We will also fix the typos you mentioned in the camera-ready version.

Regarding Self-Join:
We have assumed that there are no self-joins to simplify our presentation. However our approach works even in the presence of self-joins and one of the MLNs used in our experiment (the Information Extraction MLN) has self-joins. The two algorithms mentioned in the paper remain unchanged for self-joins. However, the computation of weights will be different and the technical details are quite complicated.

A key point to note is that the general approach of “schematically running PTP or other search-based algorithms such as the ones proposed by Broeck et al. and Poole et al. to obtain an IPP” will remain the same.

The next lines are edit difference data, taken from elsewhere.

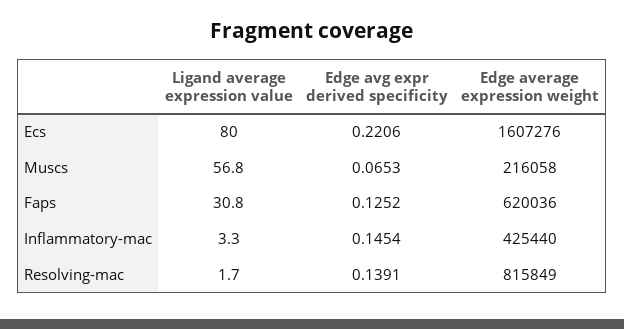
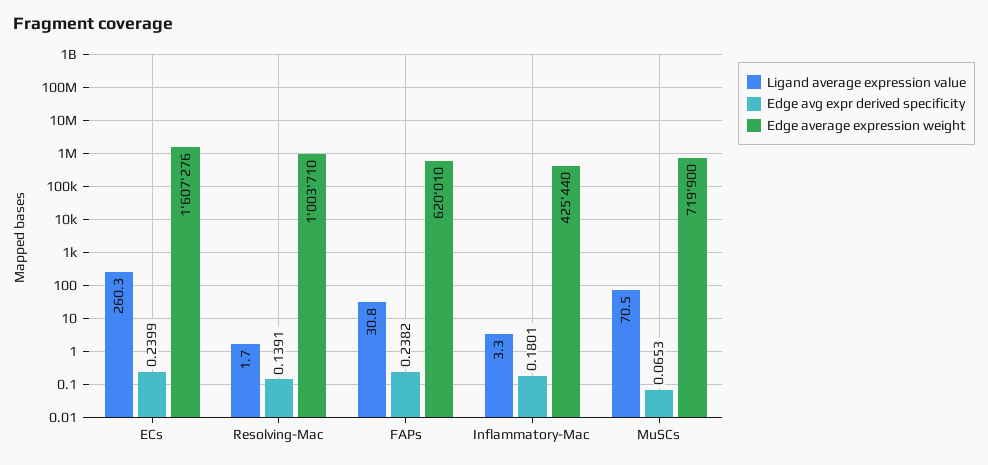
Ligand average expression value, Ecs: 80 -> 260.3
Edge avg expr derived specificity, Ecs: 0.2206 -> 0.2399
Ligand average expression value, Muscs: 56.8 -> 70.5
Edge average expression weight, Muscs: 216058 -> 719900
Edge avg expr derived specificity, Faps: 0.1252 -> 0.2382
Edge average expression weight, Faps: 620036 -> 620010
Edge avg expr derived specificity, Inflammatory-mac: 0.1454 -> 0.1801
Edge average expression weight, Resolving-mac: 815849 -> 1003710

Regarding our contribution in Section 3:
We could easily rewrite the paper without relating it to previous work and directly stating the encoding details (e.g., we can have section 3 on how to encode a decomposer; section 4 on how to encode the binomial rule; section 5 on how to encode MAP-specific inference rules; etc. ). However, we prefer simplicity and we took some great care in making sure that the method is not only extensible (notice that Algorithm 1 sketches a framework to plug-in any newly discovered lifting rule) but also easy to implement.

Regarding experiments:
Please see our response to Assigned_Reviewer_8


Assigned_Reviewer_32

In line 162 i_R and j_S represents respectively i-th argument of R and j-th argument of S. The argument notation is mentioned at line 130. e.g. - In the predicate R(x, y) the term 'x' is denoted by 1_R (i.e.- first argument of R). Similarly in the line 179 the function D(x), which is mentioned at line 131, is the domain size of an argument x. e.g. - for the predicate S(x) with domain of x being {A, B} we say that D(1_S) = 2.

- Line 172: atoms of a predicate “R” is atoms in formulas having predicate symbol “R”

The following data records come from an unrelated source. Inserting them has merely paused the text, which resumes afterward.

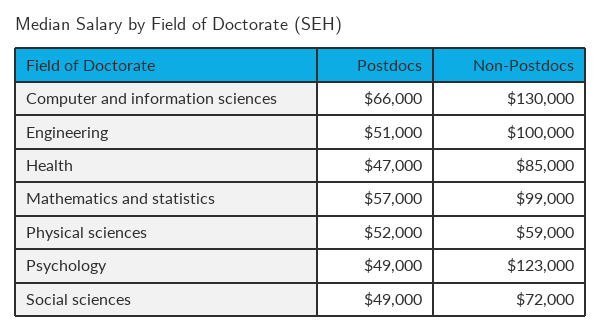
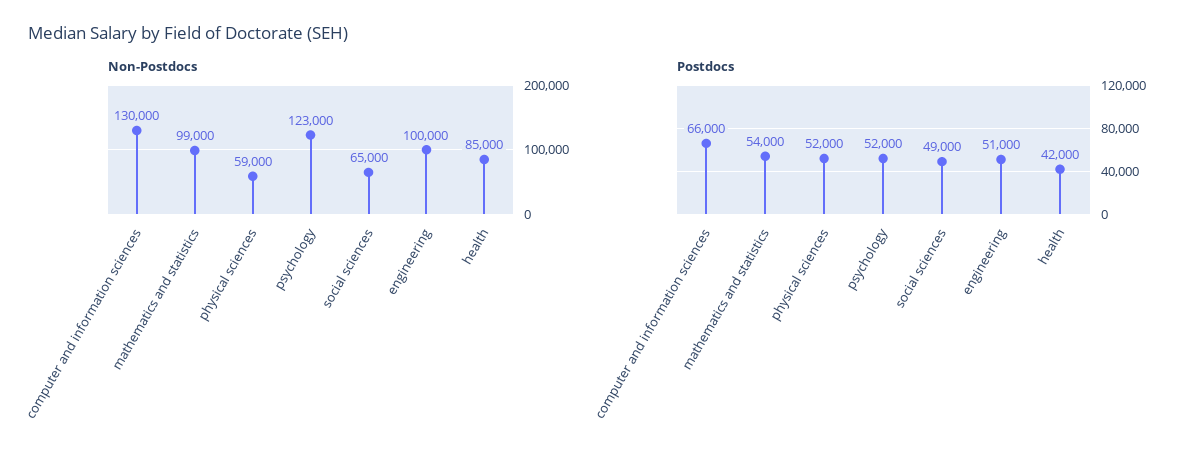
Postdocs, Health: 47000 -> 42000
Postdocs, Mathematics and statistics: 57000 -> 54000
Postdocs, Psychology: 49000 -> 52000
Non-Postdocs, Social sciences: 72000 -> 65000

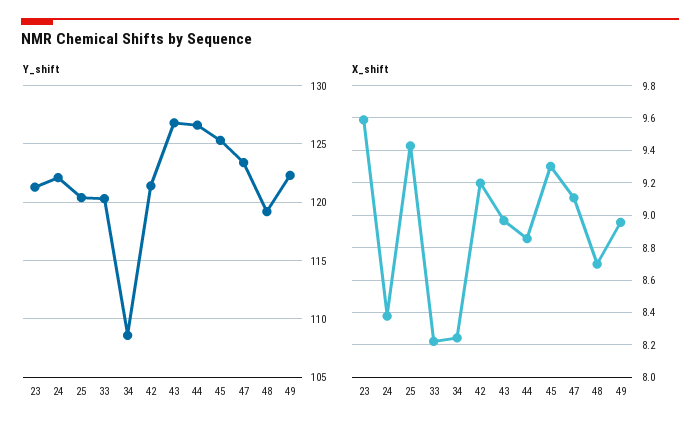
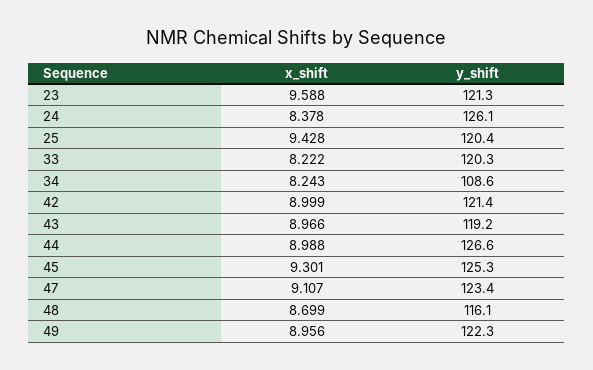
Y_shift, 24: 122 -> 126.1
Y_shift, 43: 127 -> 119.2
Y_shift, 48: 119 -> 116.1
X_shift, 42: 9.2 -> 8.999
X_shift, 44: 8.85 -> 8.988

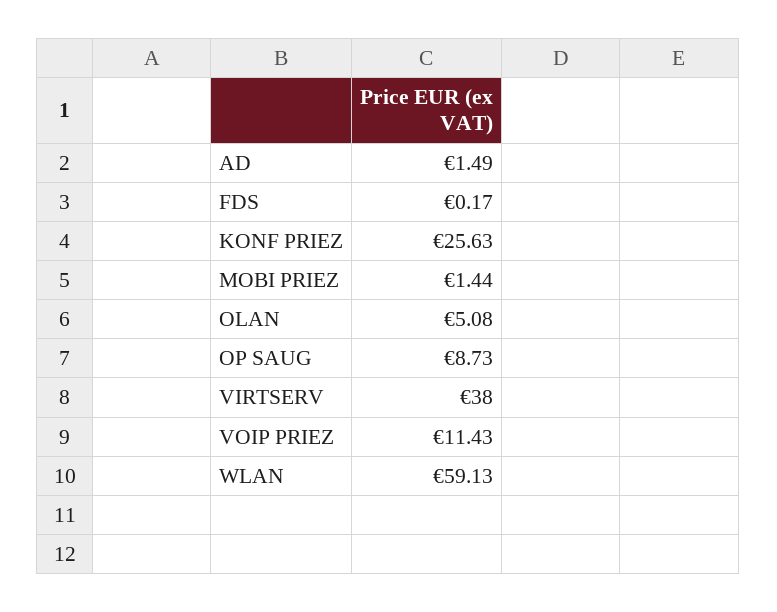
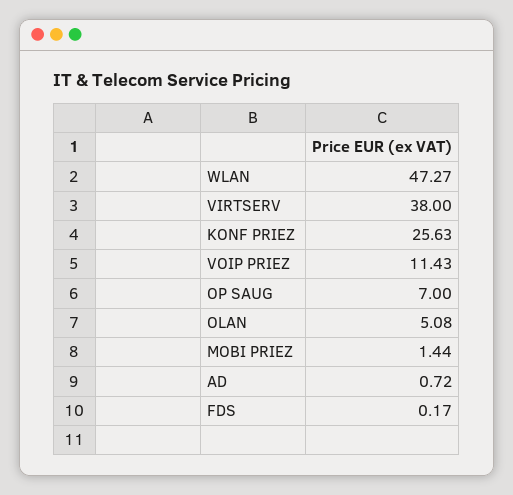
AD: 1.49 -> 0.72
OP SAUG: 8.73 -> 7
WLAN: 59.13 -> 47.27

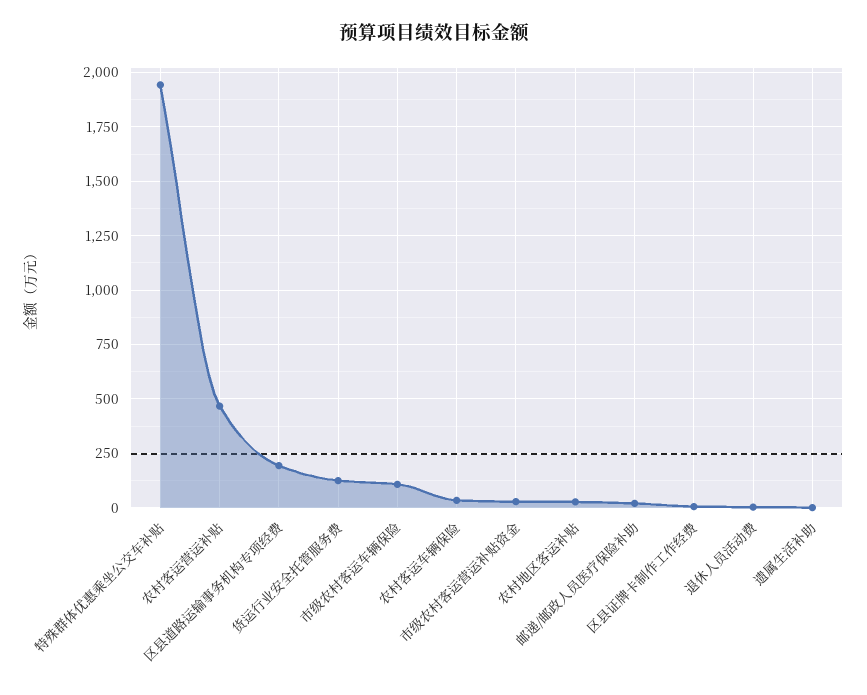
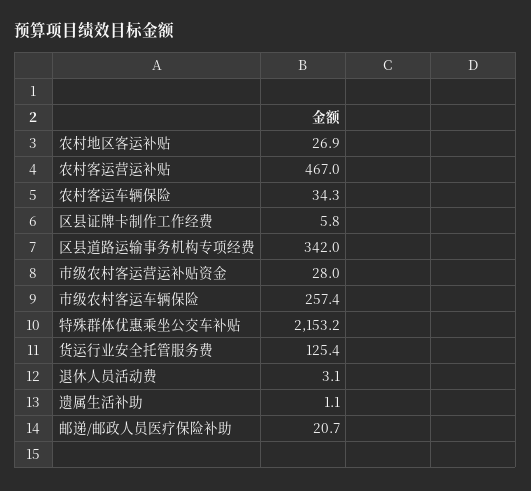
特殊群体优惠乘坐公交车补贴: 1950 -> 2153.2
区县道路运输事务机构专项经费: 200 -> 342
市级农村客运车辆保险: 100 -> 257.4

For the experiments we did not learn the weights of the MLNs (for many large problems used in our study using existing weight learning methods (in Alchemy) is not feasible). Therefore, we set them to reasonable values (we will make these MLNs available). Since our goal is faster and better inference we reported cost vs time. The cost is the total weight of unsatisfied clauses, which is inversely related to the MAP value. Thus, smaller the cost the better the accuracy.

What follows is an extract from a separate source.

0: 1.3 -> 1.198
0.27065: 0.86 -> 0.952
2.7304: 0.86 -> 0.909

Regarding the size of the IPP/ ILP:
The size of the IPP and ILP depends on the structure of the problem. In the best case scenario the size of the IPP (i.e.- no of variables in the IPP) is equal to the number of predicates in the MLN, however in the worst case (the scenario where MLN is non-liftable) the size of the IPP is equal to the total no of ground atoms. Due to space constraints, we were not able to mention these sizes explicitly however they follow directly from Algorithm 2 since we introduce an IPP variable for each conditioned atom. Theorem 3 (informally) mentions the size of the ILP in terms of the size of the IPP. For the three MLNs mentioned in our experiments section we will report the size of the IPP as well as the ILP in the camera-ready version.


Assigned_Reviewer_8

We are well aware of the limitations of any lifted approach. For some MLNs (which we will refer to as non-liftable MLNs) we will not be able to exploit symmetries. However, even in such cases our approach will be no worse than ground inference (Theorem 4). In fact the main motivation of our approach (i.e.- to encode the problem as an IPP instead of implementing a specific branch-and-bound solver) is to use decades of advances in propositional inference. In our experiments, one of the three MLNs, (the Citation Information Extraction) has been taken off the shelf from the Alchemy website and our experiments show that our approach performs very well on that MLN.